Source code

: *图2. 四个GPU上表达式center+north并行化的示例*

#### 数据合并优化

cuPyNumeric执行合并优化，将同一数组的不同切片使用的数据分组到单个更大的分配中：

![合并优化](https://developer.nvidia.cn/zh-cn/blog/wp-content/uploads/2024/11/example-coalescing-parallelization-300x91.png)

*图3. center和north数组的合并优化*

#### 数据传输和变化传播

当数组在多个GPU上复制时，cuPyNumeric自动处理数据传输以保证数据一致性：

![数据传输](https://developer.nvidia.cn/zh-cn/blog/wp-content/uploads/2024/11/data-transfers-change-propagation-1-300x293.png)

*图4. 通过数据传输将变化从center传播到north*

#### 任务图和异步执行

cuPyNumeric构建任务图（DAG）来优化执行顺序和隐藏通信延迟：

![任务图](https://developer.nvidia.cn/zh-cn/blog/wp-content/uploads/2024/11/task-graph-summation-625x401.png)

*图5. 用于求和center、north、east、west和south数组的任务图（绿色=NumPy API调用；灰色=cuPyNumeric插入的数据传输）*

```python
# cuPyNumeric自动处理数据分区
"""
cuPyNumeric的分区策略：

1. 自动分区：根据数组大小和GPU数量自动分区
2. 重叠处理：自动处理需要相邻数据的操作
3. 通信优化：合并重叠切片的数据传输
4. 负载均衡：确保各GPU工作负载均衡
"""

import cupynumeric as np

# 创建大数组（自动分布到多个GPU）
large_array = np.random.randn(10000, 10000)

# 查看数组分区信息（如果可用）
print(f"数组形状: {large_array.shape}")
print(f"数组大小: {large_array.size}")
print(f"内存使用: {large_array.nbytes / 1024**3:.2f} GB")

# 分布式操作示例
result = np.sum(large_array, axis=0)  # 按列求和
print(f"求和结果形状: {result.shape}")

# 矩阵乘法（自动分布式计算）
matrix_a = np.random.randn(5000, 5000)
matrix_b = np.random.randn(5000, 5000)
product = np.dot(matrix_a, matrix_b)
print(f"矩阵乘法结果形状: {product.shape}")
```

About this exercise: Lines holding "product": copy each one from the records above.

Task result:
product = np.dot(matrix_a, matrix_b)
print(f"矩阵乘法结果形状: {product.shape}")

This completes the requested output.